Introduction to Object Detection with RCNN Family Models

Published in

Analytics Vidhya

11 min readAug 28, 2021

In this post, you will discover a gentle introduction to the problem of object detection and state-of-the-art deep learning models designed to address it.

After reading this post, you will know:

Region-Based Convolutional Neural Networks, or R-CNNs, are a family of techniques for addressing object detection tasks, designed for model performance.

Let’s get started.

Overview

This article is divided into two parts; they are:

Basic terminologies and challenges faced in Object Detection
R-CNN Model Family

So, let’s understand with some terminologies:

Image Classification: Predict the type or class of an object in an image

· Input: An image with a single object, such as a photograph.

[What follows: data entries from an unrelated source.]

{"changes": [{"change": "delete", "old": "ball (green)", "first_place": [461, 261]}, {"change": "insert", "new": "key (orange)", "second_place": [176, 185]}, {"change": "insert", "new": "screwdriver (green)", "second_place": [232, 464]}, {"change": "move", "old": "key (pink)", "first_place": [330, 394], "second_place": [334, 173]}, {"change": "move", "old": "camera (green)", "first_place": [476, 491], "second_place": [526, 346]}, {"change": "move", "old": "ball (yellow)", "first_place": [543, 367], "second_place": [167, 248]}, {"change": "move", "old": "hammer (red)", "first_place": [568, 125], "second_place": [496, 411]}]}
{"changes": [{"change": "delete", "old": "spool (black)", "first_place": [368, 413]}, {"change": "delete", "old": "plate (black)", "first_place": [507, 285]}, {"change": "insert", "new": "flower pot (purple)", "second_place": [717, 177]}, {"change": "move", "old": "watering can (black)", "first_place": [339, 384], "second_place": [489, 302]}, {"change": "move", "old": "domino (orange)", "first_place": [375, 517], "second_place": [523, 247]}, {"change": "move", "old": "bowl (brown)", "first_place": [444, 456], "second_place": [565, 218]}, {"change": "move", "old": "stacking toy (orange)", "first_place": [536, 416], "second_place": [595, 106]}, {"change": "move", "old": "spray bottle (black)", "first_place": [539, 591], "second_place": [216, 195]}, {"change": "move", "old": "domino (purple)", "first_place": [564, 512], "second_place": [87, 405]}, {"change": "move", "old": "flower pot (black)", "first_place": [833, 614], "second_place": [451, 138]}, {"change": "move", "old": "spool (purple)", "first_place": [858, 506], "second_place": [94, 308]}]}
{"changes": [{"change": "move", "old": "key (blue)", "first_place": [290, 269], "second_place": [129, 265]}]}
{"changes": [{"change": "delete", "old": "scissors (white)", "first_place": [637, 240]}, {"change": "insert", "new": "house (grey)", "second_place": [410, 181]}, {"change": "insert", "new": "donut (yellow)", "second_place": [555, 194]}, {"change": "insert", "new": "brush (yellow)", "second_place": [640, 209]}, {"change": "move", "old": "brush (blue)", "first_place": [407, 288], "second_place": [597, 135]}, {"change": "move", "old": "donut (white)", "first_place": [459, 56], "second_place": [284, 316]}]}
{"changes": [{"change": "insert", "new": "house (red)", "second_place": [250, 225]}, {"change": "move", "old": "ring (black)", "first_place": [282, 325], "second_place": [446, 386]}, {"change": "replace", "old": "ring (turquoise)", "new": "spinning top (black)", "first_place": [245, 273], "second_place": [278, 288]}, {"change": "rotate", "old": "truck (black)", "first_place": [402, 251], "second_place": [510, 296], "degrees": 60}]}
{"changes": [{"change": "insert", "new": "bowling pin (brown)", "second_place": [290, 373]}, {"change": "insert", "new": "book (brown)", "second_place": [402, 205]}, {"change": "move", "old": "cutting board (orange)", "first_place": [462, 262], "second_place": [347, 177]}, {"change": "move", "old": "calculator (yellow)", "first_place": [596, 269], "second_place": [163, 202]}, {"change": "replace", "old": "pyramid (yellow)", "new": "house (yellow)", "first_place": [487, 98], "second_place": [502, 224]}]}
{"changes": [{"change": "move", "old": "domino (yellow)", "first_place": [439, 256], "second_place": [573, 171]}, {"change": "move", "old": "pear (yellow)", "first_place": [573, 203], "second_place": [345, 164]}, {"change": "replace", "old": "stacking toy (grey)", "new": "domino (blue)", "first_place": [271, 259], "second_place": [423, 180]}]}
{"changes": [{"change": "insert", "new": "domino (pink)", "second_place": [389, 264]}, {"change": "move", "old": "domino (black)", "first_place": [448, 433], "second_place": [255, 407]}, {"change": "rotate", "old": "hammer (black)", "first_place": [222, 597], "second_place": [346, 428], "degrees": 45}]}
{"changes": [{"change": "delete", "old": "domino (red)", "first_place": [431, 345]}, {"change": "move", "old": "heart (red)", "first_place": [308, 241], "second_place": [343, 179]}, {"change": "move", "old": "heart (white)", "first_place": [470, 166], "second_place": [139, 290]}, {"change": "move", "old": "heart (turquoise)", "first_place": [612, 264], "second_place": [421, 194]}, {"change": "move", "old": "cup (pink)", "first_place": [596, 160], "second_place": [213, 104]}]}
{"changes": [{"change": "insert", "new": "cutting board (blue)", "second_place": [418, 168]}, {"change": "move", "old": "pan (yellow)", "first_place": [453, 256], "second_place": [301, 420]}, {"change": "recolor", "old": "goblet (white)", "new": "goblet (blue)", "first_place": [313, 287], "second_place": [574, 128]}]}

· Output: A class label (e.g. one or more integers that are mapped to class labels).

2. Object Localization: Locate the objects in an image and output their location with a bounding box.

· Input: An image with one or more objects, such as a photograph.

· Output: One or more bounding boxes (e.g. defined by a point, width, and height).

3. Object Detection: Locate the objects with a bounding box and types or classes of the located objects in an image.

· Input: An image with one or more objects, such as a photograph.

· Output: One or more bounding boxes (e.g. defined by a point, width, and height), and a class label for each bounding box.

Bounding boxes are parametrized with these components (x,y,w,h,confidence)

(x,y) = giving center of the box, w = width of the box, h = height of the box

Challenges in Object Detection

Multiple Outputs:

In case of image classification we have single output for every image, but here we need to output whole set of detected objects where each image might have many different objects in it. So, we need to build model that can output variably sized number of detections.

2. Multiple types of output:

We have 2 different types of output:

a. Category Label

b. Bounding Box

3. Computational Problem:

For object detection it typically requires to work on high resolution images. As we want to identify lot of different objects in image, we want enough spatial resolution on each of the objects so overall resolution of image needs to be quite higher.

Before deep diving into RCNN’s family we must understand the concept of Region Proposals

Idea of Region Proposal:

So the idea is that, if there is no way we can evaluate object detector on every possible region in an image, for that we can have external algorithm that can generate set of candidate regions in an image for us such that candidate regions gives small set of regions per image but has high probability of covering objects in an image.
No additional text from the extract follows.